The sale had pitted the tower’s co-owners, a GPT-run fund, which held a 50% interest, and ISPT, with 25%, against each other.
The deal showed a pricing reflecting a capitalisation rate of about 4.1% and was brokered by JLL’s Robert Sewell and Simon Storry and CBRE’s James Parry and Michael Andrews.
Liberty Place is a premium-grade office complex and comprises ANZ Tower, Legion House, 167 Castlereagh St, a retail plaza and a car park.
The 42-level bank tower offers harbour and city views and incorporates a dual-street frontage, connecting Castlereagh and Pitt streets.
Blackstone is now looking to sell one of the towers above Westfield Sydney for more than $600 million, after picking up the trio of towers for about $1.52bn in July.
Blackstone will sell off 100 Market Street in a play that could reap it more than $650 million, via JLL and Cushman & Wakefield.
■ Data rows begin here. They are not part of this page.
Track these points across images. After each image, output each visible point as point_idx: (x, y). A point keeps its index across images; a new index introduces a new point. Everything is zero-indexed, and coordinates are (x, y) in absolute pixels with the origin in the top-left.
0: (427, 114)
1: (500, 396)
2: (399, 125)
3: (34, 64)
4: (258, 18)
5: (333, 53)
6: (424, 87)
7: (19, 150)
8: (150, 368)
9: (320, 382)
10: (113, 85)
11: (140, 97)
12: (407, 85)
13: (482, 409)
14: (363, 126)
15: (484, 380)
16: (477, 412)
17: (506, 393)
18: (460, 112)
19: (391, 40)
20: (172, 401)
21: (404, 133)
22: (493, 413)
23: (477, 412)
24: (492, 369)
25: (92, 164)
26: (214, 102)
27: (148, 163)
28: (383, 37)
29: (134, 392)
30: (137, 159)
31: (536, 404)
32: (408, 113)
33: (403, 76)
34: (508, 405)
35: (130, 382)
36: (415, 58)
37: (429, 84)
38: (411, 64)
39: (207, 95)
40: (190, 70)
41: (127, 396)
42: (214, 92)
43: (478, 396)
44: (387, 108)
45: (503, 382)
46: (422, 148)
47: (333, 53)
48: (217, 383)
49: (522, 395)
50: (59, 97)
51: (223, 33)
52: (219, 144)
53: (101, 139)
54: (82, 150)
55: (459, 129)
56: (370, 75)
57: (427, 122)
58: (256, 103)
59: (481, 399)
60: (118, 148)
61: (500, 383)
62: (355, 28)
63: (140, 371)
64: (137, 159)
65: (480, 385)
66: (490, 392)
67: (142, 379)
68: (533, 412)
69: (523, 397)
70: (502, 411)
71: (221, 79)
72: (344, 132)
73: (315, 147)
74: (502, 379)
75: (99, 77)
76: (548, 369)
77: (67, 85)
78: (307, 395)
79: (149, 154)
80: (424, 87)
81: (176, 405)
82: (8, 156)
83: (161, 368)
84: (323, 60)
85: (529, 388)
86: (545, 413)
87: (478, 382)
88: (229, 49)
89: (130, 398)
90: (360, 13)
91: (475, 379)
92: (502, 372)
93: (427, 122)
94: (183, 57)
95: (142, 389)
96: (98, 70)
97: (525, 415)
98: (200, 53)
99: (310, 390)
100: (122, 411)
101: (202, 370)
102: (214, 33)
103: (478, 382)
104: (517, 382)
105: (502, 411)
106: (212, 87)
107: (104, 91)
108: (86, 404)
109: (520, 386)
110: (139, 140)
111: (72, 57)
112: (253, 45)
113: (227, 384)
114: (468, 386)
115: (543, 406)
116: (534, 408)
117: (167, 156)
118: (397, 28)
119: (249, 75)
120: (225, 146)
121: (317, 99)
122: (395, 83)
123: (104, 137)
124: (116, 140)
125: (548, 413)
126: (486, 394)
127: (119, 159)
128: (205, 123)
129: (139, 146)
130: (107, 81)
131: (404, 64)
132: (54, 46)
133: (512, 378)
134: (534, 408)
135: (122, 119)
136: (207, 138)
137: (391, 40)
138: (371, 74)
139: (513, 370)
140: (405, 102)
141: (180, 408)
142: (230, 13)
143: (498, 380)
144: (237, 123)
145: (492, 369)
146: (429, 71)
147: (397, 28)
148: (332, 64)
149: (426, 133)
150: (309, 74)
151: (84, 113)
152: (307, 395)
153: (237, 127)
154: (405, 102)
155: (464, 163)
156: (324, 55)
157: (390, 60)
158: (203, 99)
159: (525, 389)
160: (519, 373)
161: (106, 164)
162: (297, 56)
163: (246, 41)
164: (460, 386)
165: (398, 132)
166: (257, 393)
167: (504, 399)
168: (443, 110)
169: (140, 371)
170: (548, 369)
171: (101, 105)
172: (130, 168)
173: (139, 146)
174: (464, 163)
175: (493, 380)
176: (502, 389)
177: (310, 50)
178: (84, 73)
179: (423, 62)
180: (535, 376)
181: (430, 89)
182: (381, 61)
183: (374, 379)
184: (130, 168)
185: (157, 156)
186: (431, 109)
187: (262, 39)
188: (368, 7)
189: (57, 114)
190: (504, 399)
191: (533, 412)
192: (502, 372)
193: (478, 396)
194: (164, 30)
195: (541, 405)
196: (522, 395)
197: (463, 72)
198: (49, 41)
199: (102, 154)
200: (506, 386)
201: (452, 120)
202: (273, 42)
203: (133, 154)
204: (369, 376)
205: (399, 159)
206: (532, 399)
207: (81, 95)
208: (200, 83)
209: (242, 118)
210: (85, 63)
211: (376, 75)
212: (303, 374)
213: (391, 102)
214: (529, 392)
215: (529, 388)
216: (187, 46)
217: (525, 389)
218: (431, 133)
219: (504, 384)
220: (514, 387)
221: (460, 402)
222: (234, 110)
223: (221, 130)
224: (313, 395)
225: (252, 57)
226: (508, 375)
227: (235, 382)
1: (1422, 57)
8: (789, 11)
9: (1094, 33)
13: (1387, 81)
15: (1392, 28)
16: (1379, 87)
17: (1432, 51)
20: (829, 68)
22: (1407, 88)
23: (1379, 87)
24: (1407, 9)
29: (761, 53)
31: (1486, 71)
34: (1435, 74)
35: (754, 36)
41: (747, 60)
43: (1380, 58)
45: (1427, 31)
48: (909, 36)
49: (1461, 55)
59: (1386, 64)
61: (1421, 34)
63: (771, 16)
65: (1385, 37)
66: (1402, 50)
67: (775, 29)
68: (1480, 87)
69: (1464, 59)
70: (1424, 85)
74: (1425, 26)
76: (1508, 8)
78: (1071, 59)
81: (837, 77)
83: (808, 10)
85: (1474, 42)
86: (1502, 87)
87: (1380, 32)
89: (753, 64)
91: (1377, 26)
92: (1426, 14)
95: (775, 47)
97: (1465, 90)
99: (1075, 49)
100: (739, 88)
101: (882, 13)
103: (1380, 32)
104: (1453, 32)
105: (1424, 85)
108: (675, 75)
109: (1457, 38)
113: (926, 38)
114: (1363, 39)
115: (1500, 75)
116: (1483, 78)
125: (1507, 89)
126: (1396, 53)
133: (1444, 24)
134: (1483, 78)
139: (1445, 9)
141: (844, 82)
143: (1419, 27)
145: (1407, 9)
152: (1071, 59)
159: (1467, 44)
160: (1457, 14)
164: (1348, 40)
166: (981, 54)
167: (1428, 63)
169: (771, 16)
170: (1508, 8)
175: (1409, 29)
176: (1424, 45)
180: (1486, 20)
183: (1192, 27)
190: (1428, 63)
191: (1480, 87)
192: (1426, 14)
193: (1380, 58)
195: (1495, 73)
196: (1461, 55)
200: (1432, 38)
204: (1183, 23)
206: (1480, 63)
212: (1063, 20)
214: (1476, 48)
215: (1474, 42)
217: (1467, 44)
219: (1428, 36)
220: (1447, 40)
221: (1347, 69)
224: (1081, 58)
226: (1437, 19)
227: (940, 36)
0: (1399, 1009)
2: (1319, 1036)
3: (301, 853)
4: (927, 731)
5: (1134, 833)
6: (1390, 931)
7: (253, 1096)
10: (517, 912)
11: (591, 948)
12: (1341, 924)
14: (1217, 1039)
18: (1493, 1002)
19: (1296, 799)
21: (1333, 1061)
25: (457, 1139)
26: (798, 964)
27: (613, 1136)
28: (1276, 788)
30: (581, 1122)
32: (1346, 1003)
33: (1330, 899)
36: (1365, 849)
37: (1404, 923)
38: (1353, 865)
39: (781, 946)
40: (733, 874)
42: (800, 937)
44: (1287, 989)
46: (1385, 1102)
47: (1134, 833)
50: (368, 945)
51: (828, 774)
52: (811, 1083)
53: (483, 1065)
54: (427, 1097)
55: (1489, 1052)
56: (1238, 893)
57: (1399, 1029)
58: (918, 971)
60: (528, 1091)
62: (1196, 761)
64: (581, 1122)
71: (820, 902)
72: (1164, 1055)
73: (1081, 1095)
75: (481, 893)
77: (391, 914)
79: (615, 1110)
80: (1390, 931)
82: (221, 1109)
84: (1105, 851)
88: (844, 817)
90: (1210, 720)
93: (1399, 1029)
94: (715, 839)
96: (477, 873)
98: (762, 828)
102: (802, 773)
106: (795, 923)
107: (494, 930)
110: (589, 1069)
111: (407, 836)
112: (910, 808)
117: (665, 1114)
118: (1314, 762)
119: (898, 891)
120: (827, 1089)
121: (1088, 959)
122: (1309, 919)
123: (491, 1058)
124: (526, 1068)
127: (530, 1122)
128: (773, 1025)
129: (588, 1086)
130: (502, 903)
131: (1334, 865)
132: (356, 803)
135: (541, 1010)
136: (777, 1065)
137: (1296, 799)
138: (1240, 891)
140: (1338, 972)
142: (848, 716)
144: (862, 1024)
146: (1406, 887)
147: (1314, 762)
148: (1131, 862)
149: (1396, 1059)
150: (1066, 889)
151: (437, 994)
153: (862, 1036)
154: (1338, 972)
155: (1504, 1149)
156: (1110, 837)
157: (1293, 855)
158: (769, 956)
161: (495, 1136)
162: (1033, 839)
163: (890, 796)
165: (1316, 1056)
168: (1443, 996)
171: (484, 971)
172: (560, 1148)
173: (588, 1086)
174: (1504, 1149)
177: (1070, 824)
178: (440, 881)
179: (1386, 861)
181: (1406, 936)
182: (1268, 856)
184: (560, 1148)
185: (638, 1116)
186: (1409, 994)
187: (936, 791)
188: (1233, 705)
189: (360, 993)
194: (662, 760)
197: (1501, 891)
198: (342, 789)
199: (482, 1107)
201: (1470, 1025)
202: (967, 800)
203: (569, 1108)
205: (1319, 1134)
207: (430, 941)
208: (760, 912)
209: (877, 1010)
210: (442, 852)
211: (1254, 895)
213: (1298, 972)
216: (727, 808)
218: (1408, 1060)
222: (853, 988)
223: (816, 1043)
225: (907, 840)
The A-grade complex fronts Castlereagh St, Market St and Pitt St Mall.
It is positioned above Westfield shopping centre and adjacent to Myer shopping centre. It has large, 2800sq m floor plates and houses Scentre and the corporate regulator.
The move helps defray Blackstone’s purchase cost and could see it take a quick profit. The US group will retain 85 Castlereagh Street, which houses investment bank JPMorgan and lawyers Allen & Overy. It will also keep the smaller 77 Castlereagh St.
But its rapid move also shows just how much the market has jumped as cashed-up local and international players compete for assets. The strength of demand has allowed big buyers to pick up portfolios and then profitably carve them up.
Canada’s Oxford Property Group, via its Oxford Investa Property Partnership, has sold about $2.6 billion worth of assets since taking the Investa Office Fund private last year. It will notch up more than $3 billion of sales once more Sydney assets are sold.
The deal has put rising values on display. Blackstone and Ivanhoe Cambridge, the real estate arm of one of Canada’s largest pension funds, bought the tower stake when the building was worth about $1 billion in 2015.
There are some notes of caution. JPMorgan in a note on Friday says one surprise from the recent REIT reporting season was the softening outlook for office rent growth in Sydney and Melbourne, despite continued tight occupancy. “Demand has tapered especially when technology and flexible work space providers are excluded and sub lease space has increased in Sydney,” JPMorgan’s Richard Jones says.
He says if sub lease space continues to grow, this could lead to a correction in rents, yields and capital values. But this lies in the future, with any softening in capitalisation rates only likely over the medium term, with the impact likely in 2020 in Sydney and 2021 in Melbourne.